It's easiest to consider write as a function that converts your
record to
bytes and readFields as a function restoring your record from
bytes. So it
should be the case that:
MyWritable i = new MyWritable();
i.initWithData(some_data);
i.write(byte_stream);
...
MyWritable j = new MyWritable();
j.initWithData(some_other_data); // (1)
j.readFields(byte_stream);
assert i.equals(j);
Note that the assert should be true whether or not (1) is present,
i.e. a
call to readFields should be deterministic and without hysteresis
(it should
make no difference whether the Writable is newly created or if it
formally
held some other state). readFields must also consume the entire
record, so
for example, if write outputs three integers, readFields must
consume three
integers.
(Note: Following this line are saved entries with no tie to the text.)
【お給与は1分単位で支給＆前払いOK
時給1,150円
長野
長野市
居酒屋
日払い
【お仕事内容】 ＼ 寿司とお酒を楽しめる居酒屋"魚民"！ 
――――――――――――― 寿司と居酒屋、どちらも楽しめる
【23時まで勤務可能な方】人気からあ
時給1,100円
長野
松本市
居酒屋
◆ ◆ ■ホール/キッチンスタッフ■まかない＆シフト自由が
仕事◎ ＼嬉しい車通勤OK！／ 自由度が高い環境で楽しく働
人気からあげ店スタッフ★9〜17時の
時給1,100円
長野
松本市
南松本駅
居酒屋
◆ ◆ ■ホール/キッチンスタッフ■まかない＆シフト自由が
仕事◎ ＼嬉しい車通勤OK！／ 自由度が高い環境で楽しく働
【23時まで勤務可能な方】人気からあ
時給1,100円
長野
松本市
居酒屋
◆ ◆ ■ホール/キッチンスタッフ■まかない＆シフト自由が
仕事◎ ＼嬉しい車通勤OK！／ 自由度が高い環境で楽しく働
Variable-sized Writables are common, but any optional/
variably
sized fields must be encoded to satisfy the preceding.
So if your MyBigWritable record held two ints (integerA, integerB)
and a
MyWritable (my_writable), its write method might look like:
out.writeInt(integerA);
out.writeInt(integerB);
my_writable.write(out);
and readFields would restore:
integerA = in.readInt(in);
integerB = in.readInt(in);
my_writable.readFields(in);
There are many examples in the source of simple, compound, and
variably-sized Writables.
Your RecordReader is responsible for providing a key and value to
your map.
Most generic formats rely on Writables or another mode of
serialization to
write and restore objects to/from structured byte sequences, but less
generic InputFormats will create Writables from byte streams.
TextInputFormat, for example, will create Text objects from CR-
delimited
files, though Text objects are not, themselves, encoded in the
file. In
constrast, a SequenceFile storing the same data will encode the
Text object
(using its write method) and will restore that object as encoded.
The critical difference is that the framework needs to convert your
record
to a byte stream at various points- hence the Writable interface-
while you
may be more particular about the format from which you consume and
the
format to which you need your output to conform. Note that you can
elect to
use a different serialization framework if you prefer.
If your data structure will be used as a key (implementing
WritableComparable), it's strongly recommended that you implement a
RawComparator, which can compare the serialized bytes directly
without
deserializing both arguments. -C
On Jul 14, 2008, at 3:39 PM, Kylie McCormick wrote:
Hi There!
I'm currently working on code for my own Writable object (called
ServiceWritable) and I've been working off LongWritable for this
one. I
was
wondering, however, about the following two functions:
public void readFields(java.io.DataInput in)
and
public void write(java.io.DataOutput out)
I have my own RecordReader object to read in the complex type
Service, and
I
also have my own Writer object to write my complex type ResultSet
for
output. In LongWritable, the code is very simple:
value = in.readLong()
and
out.writeLong(value);
Since I am dealing with more complex objects, the ObjectWritable
won't
help
me. I'm a little confused with the interaction here between my
RecordReader,
and Writer objects--because there does not seem to be any
directly. Can
someone help me out here?
Thanks,
Kylie